◆ **Texte**
• • • •

OPINION SÉCURITÉ ROUTIÈRE

Les Saturnales du vélo pour les automobilistes !

Si chacun d’eux devait pédaler à l’heure de pointe au moins une journée par année, cela l’aiderait à mieux comprendre le risque et à mieux conduire par la suite

Chaque année, les cyclistes du Québec sont attristés et désespérés par les tragédies répétées. Les automobilistes n’apprennent pas, car rien n’est mis en place pour forcer un changement culturel chez eux.

On réasphalte les routes sur leurs configurations passées, les limites de vitesse s’accrochent à leurs vieux poteaux, et avant tout, la mentalité reste figée dans un fatalisme bidon qui se contente de dire « Il aurait dû porter un casque » ou « Il n’aurait pas dû être là ». 

J’aimerais lancer une proposition loufoque ne serait-ce que pour changer le ton et mettre les choses en perspective, car le message ne passe apparemment pas. Mon plan B ? L’analogie grossière.

Selon l’adage, le pouvoir corrompt. Le fort fait ce qu’il veut, le faible subit ce qu’il doit, disait l’historien grec Thucydide. La relation de pouvoir qui lie le conducteur et le cycliste est ainsi : avec ses mille kilos d’acier, le gros représente une menace de vie ou de mort envers le cycliste qui, lui, n’a même pas le maigre privilège de se faire entendre à travers les vitres, l’air conditionné et la radio. Ce n’est pas que l’automobiliste « oublie » par hasard le cycliste, mais bien que les conditions mêmes de la relation entre les deux l’empêchent systématiquement de le voir, de l’entendre ou même de penser à lui.

Comme le maître et l’esclave (voilà l’analogie), il existe là aussi une condition de vie ou de mort dans un seul sens, une inégalité pure et totale dans laquelle le plus fort n’a pas l’oreille aux plaidoyers et cris de l’autre. Un parallèle un peu excentré, sans doute, mais qui peut être utile à la réflexion.

Lorsque l’automobiliste s’offusque, par exemple, qu’un cycliste ne porte pas de casque, sa perspective est complètement déconnectée de la réalité. Moi-même je le porte assidûment, mais je suis conscient qu’il me servira principalement si je manque la chaîne de trottoir à 10 km/h.

Si je me fais heurter à toute allure par deux tonnes de métal, ce petit casque en styromousse, bof… En fait, l’argument équivalent entre le maître et l’esclave serait que l’esclave se plaigne d’une douleur au dos et que le maître, plutôt que d’ajourner le travail ou offrir du repos, exige de lui qu’il se renforce. Alors que le mal ou le danger provient du fort, on ose blâmer le faible lui-même plutôt que la condition causant le problème : cette inégalité.

• • • •

◆ **Données fournies**

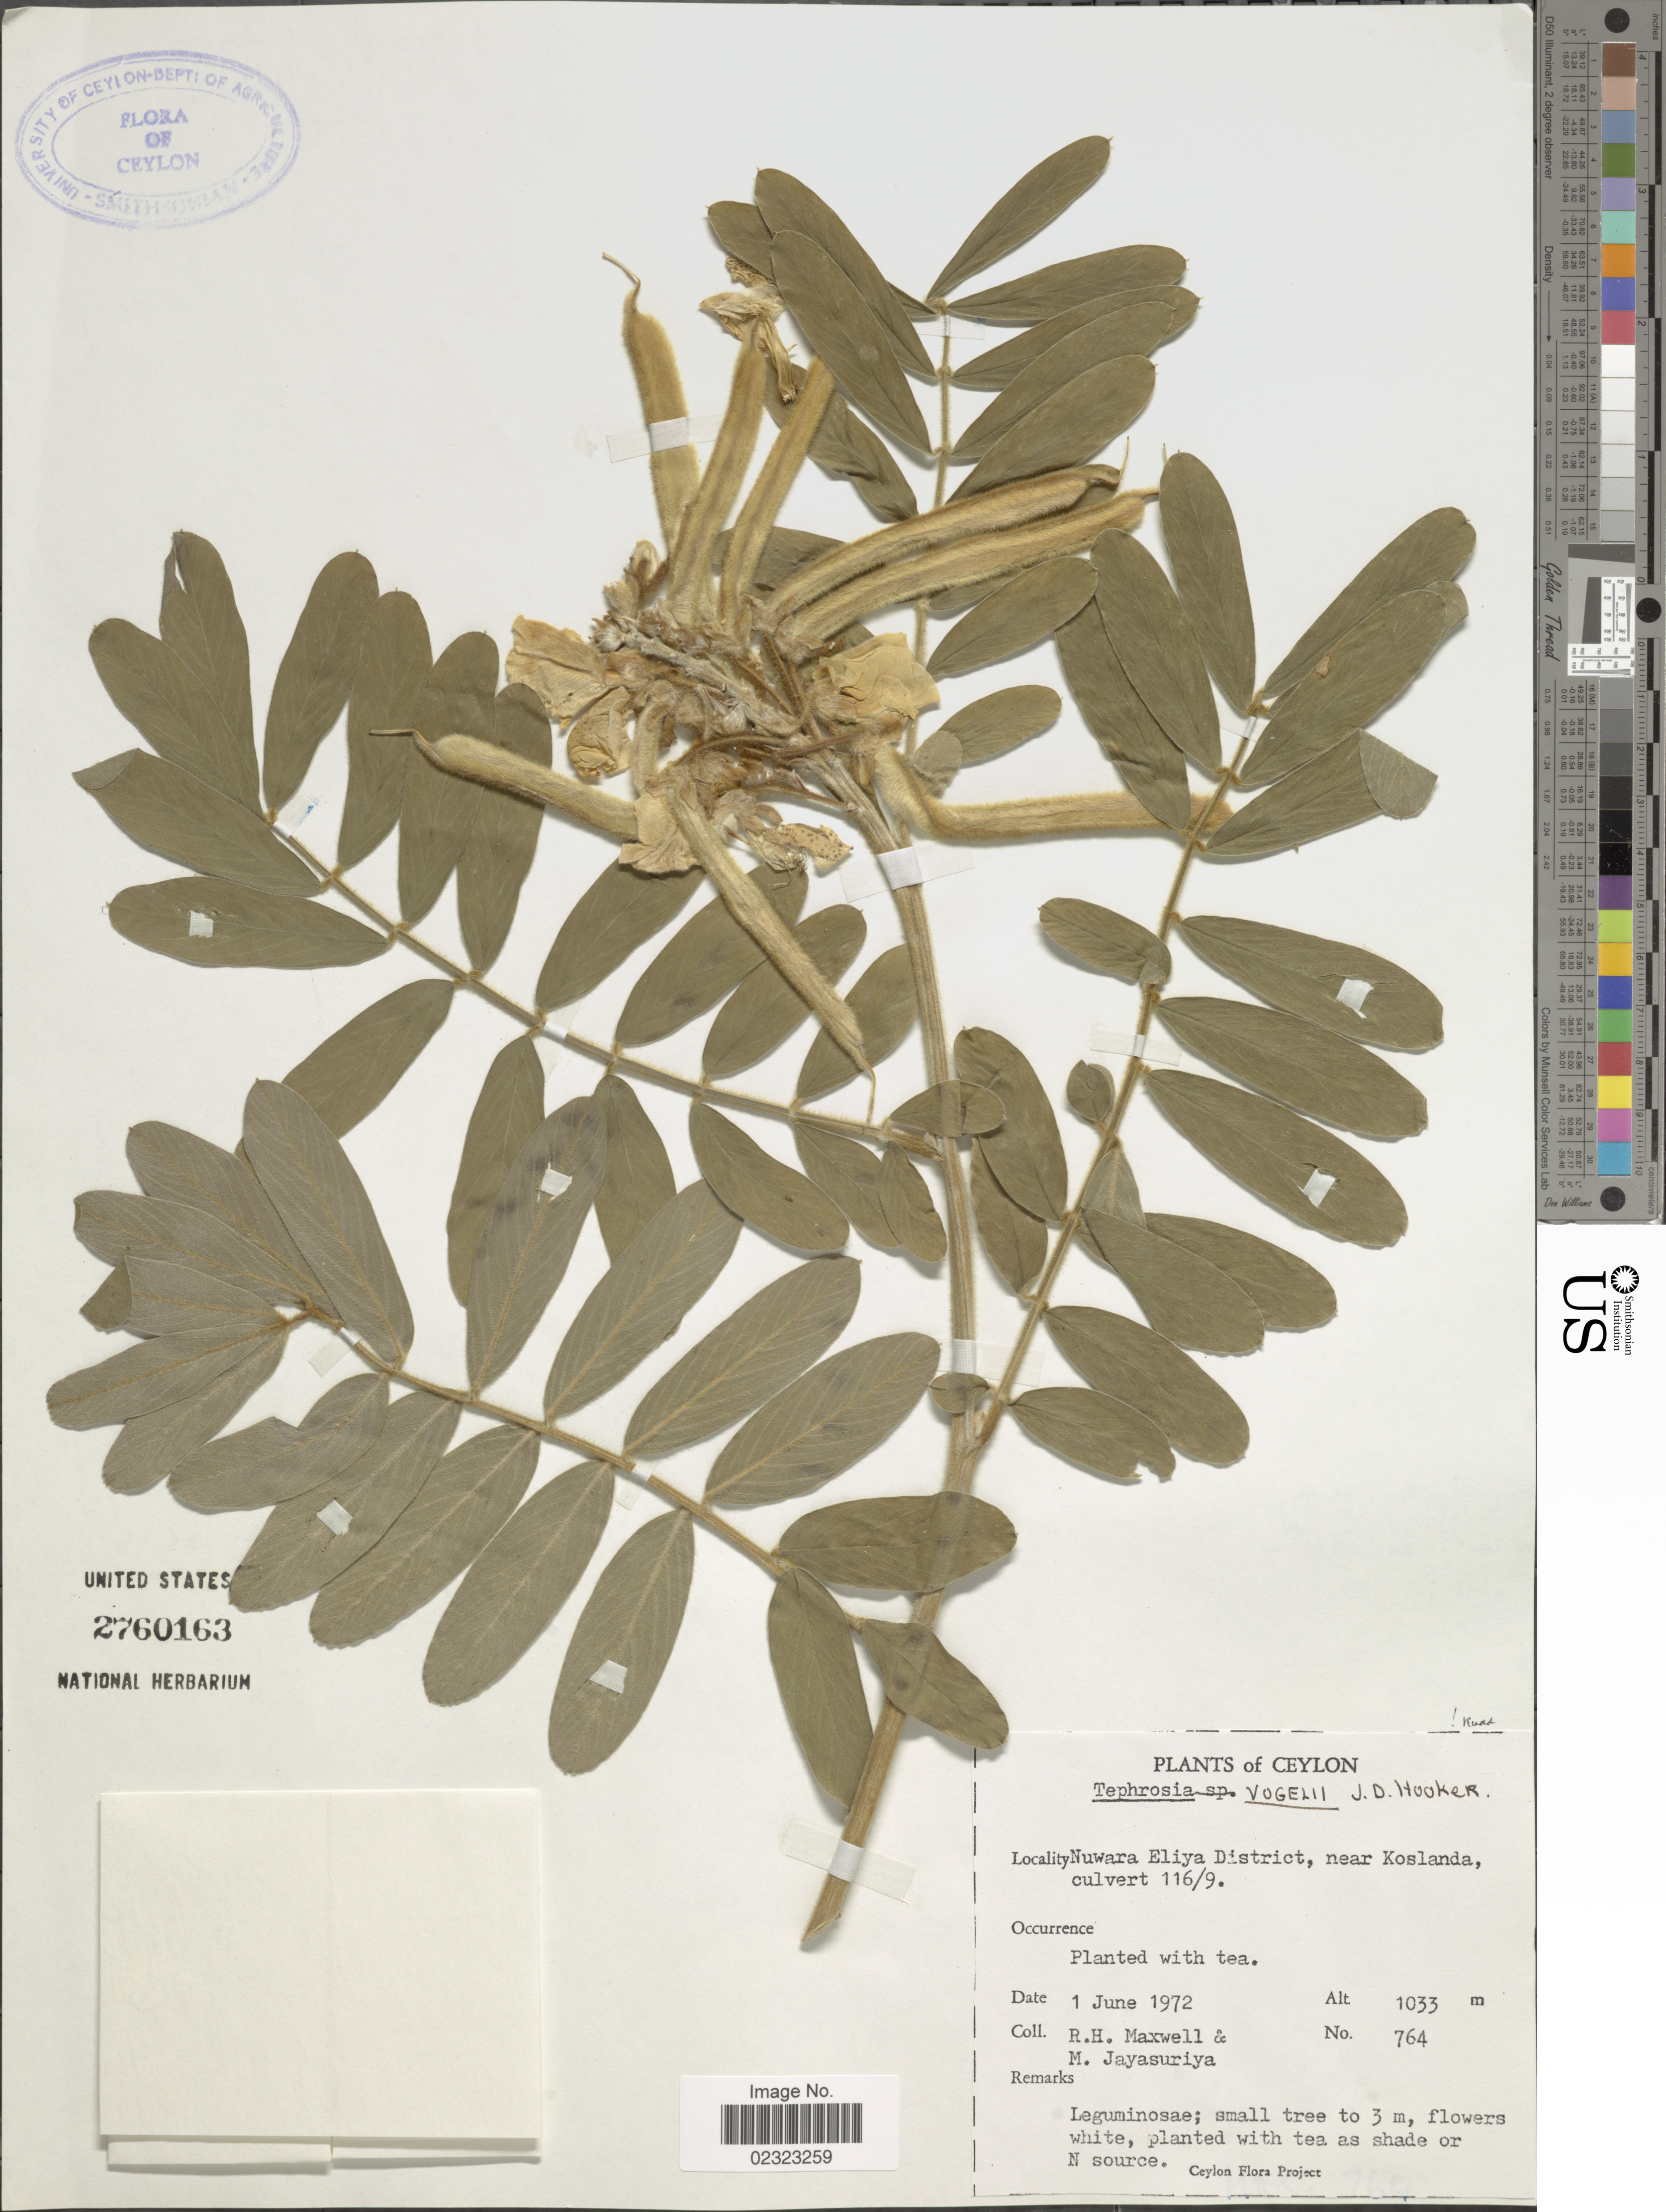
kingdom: Plantae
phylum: Tracheophyta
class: Magnoliopsida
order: Fabales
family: Fabaceae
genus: Tephrosia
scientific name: Tephrosia vogelii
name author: Hook. f.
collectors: R. Maxwell & M. Jayasuriya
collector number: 764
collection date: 1972-06-01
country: Sri Lanka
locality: Ceylon, Nuwara Eliya District, near Koslanda culvert 116/9, planted with tea.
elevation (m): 1033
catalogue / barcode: US 2760163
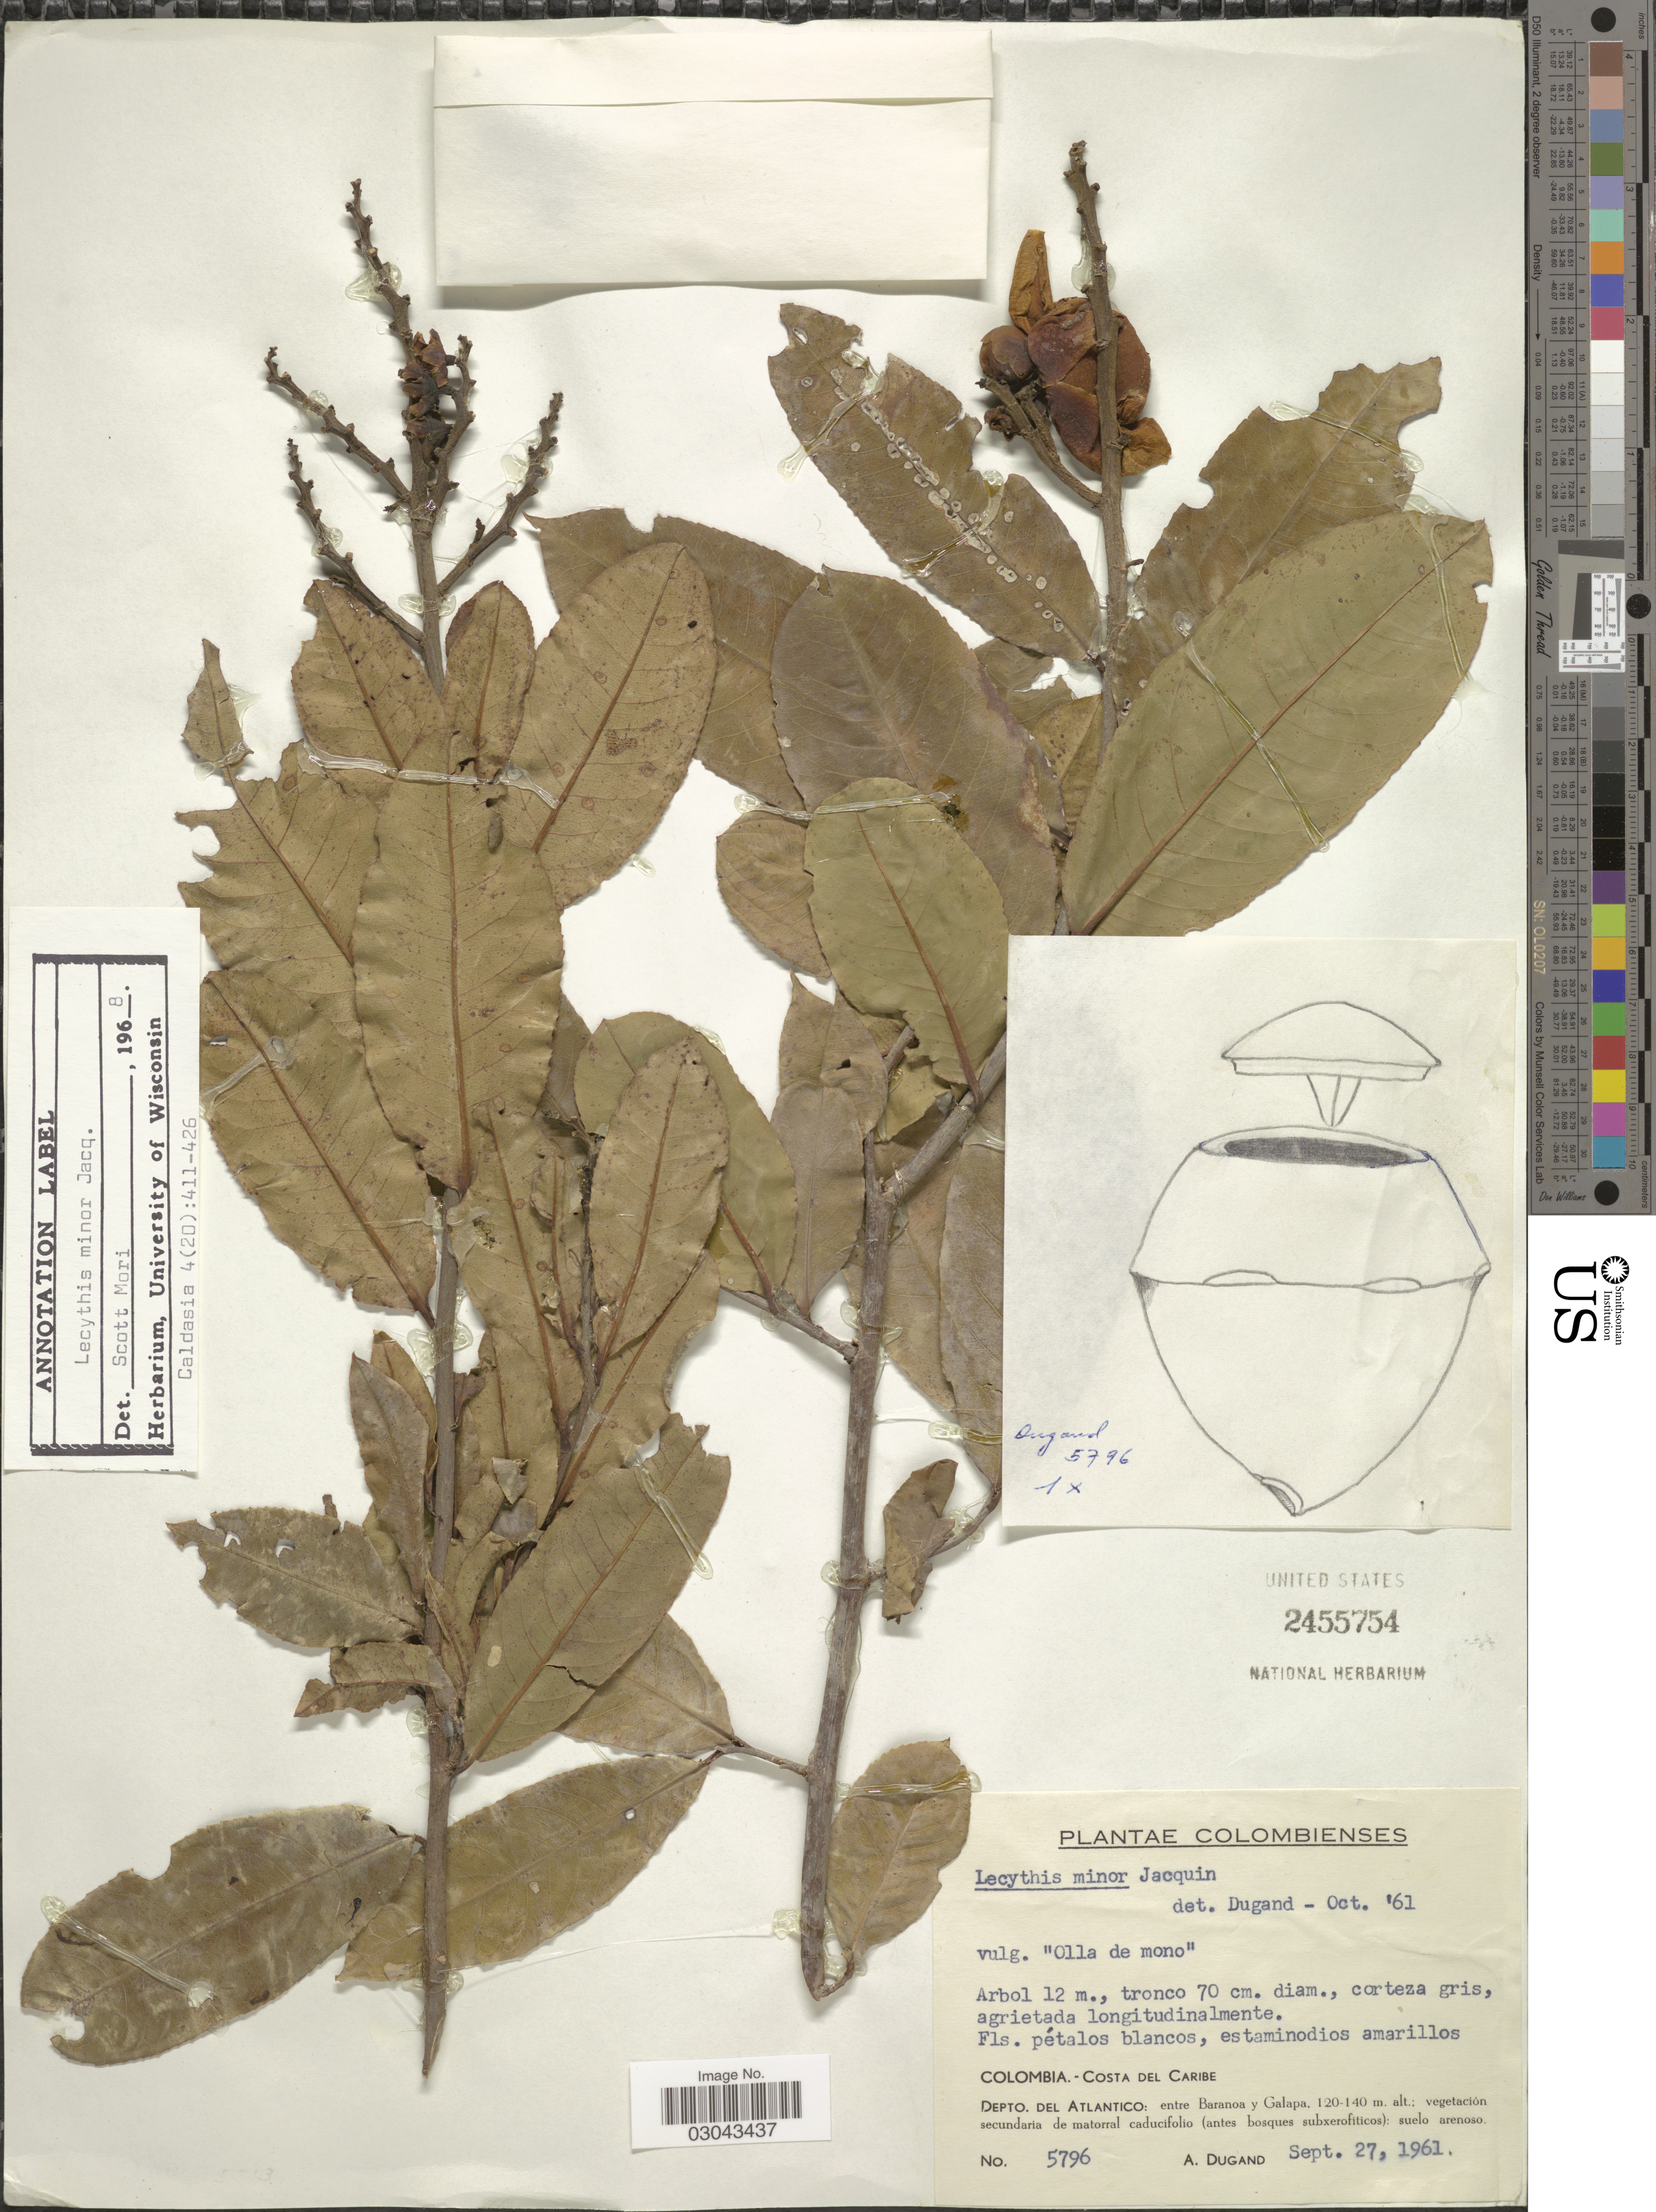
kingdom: Plantae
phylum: Tracheophyta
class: Magnoliopsida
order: Ericales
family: Lecythidaceae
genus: Lecythis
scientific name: Lecythis minor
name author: Jacq.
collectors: A. Dugand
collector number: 5796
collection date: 1961-09-27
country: Colombia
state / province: Atlántico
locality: Costa del Caribe, Depto. Del Atlantico: entre Baranoa y Galapa.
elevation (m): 120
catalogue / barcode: US 2455754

• • • •

Répondez à ces questions d'après l'article sur les cyclistes :
1. Combien de temps par année chaque automobiliste devrait-il pédaler à l'heure de pointe ?
2. Quel historien grec l'article cite-t-il ?
3. Dans quelle situation l'auteur pense-t-il que son casque lui servira surtout ?

1. Au moins une journée par année.
2. Thucydide.
3. S'il manque la chaîne de trottoir à 10 km/h.